Trump pleaded not guilty at the arraignment. His first appearance in front of a judge saw crowds of protesters and counterprotesters gather outside the court.

Jurors: Randomly chosen citizens who assess the guilt of a defendant

In criminal cases in the US, courts generally require 12 jurors to be selected from the general population. These 12 jurors listen to the evidence that the prosecution and the defence team present during a trial, and then they decide what the outcome of the case should be.

Jury selection generally starts the trial period.

To arrive at 12 jurors in the Trump trial, nearly 300 prospective jurors were considered. The judge, prosecutors and defence lawyers were tasked with determining whether each candidate could be fair and impartial in the case — judging Trump by the letter of the law, rather than using personal motives.

Many of the prospective jurors were quickly dismissed after they indicated they could not be impartial. But within four days of the trial’s start, 12 jurors were selected, as well as six alternates who must also sit through the entire length of the trial.

The alternates step in if a juror cannot fulfil their duty. The 12 jurors from New York will decide the Trump case. Their decision must be unanimous for Trump to be found guilty.

Verdict: The jury’s decision after a trial

A verdict in the Trump case is expected in the coming days. Sometimes juries only need a few hours to arrive at a decision. In other cases, the process can take weeks.

Jury deliberations: When the jurors discuss the evidence and try to reach a verdict

Jury deliberations begin after the prosecution and defence finish presenting their arguments.

First, the judge gives the 12 jurors instructions about how to interpret the law. Then the jurors meet behind closed doors to weigh the evidence and make a decision about the defendant’s guilt.

The jury in the New York trial started deliberating on Wednesday. As part of their decision-making process, they sent multiple requests to the judge in Trump’s case to revisit evidence they heard in court. A court reporter is scheduled to read to them parts of the witness transcript on Thursday.

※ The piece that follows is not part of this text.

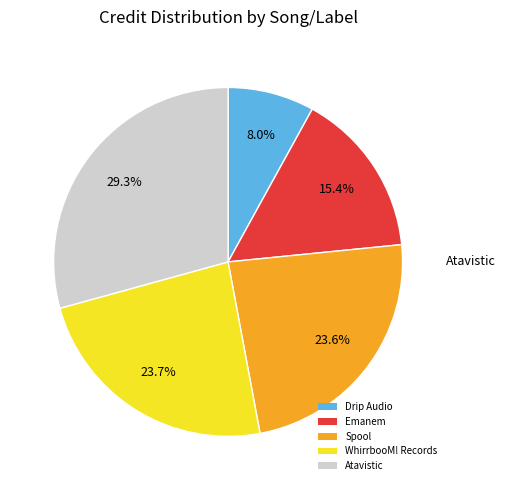

Which category has the biggest portion of the pie?

Atavistic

Convicted: Found guilty beyond reasonable doubt

If found guilty, Trump would become the first former president to be convicted of a crime. All 12 jurors have to agree in order for Trump to be found guilty on any one of the 34 charges. Each charge is weighed separately, meaning Trump could be convicted on all 34 counts, some of them or none at all.

Acquitted: Found not guilty

An acquittal would mean that the 12 members of the jury believe the prosecution has not proven beyond a reasonable doubt that Trump falsified business records in order to influence the 2016 election.

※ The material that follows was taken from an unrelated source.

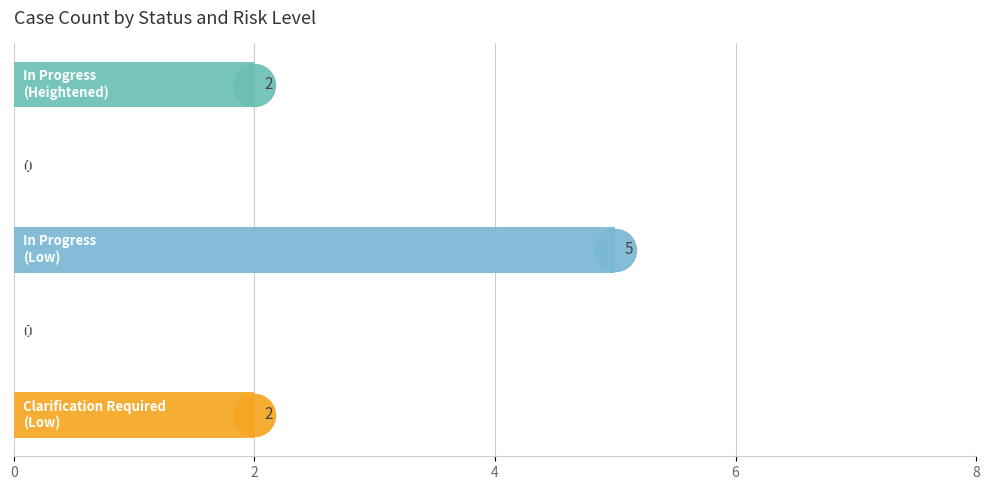

What is the average value?

2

If the jury acquits Trump, the former president will likely argue that the case was politically motivated all along.

Just like with a guilty verdict, all 12 jury members would have to agree to acquit Trump on any of the 34 charges.

Hung jury: A jury that cannot agree on a unanimous decision

In the case of a hung jury, the judge declares a mistrial and sends the legal proceedings to square one. Prosecutors would then have to make a decision on whether to re-try the case or drop the charges.

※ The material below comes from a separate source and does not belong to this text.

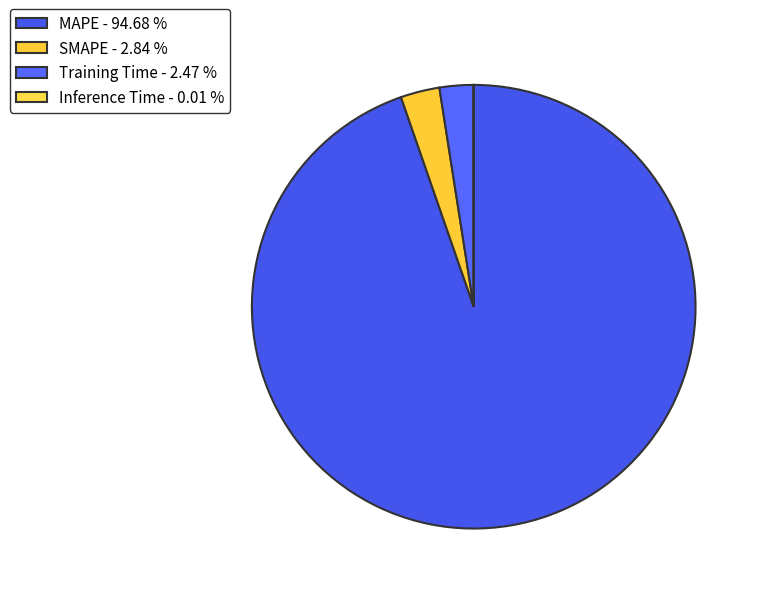

Does any single category account for the majority?

Yes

Trump would benefit from a hung jury, which would bolster his argument that the charges were unwarranted. A mistrial would also likely force the prosecutors to re-try the case, if at all, after the November presidential election.

Sentence: Punishment handed by the judge in the case of a conviction

For most crimes, there are laws that set limits for a maximum sentence.

In Trump’s case, the maximum sentence is four years per felony count. But legal experts say it is unlikely that the former president would be sentenced to jail time if convicted: He would more likely face a fine or probation.

Appeal: Taking the case to a higher court to reverse a guilty verdict

Defendants can appeal the decisions against them, often by arguing that they did not receive a fair trial or had ineffective counsel.

An appeals court can revoke a conviction and send the case back to the lower court for a retrial. In some cases, prosecutors drop the charges or seek a lenient plea deal after a conviction is successfully appealed.

Trump would likely appeal a guilty verdict, which would buy him more time to challenge any conviction before the November presidential election.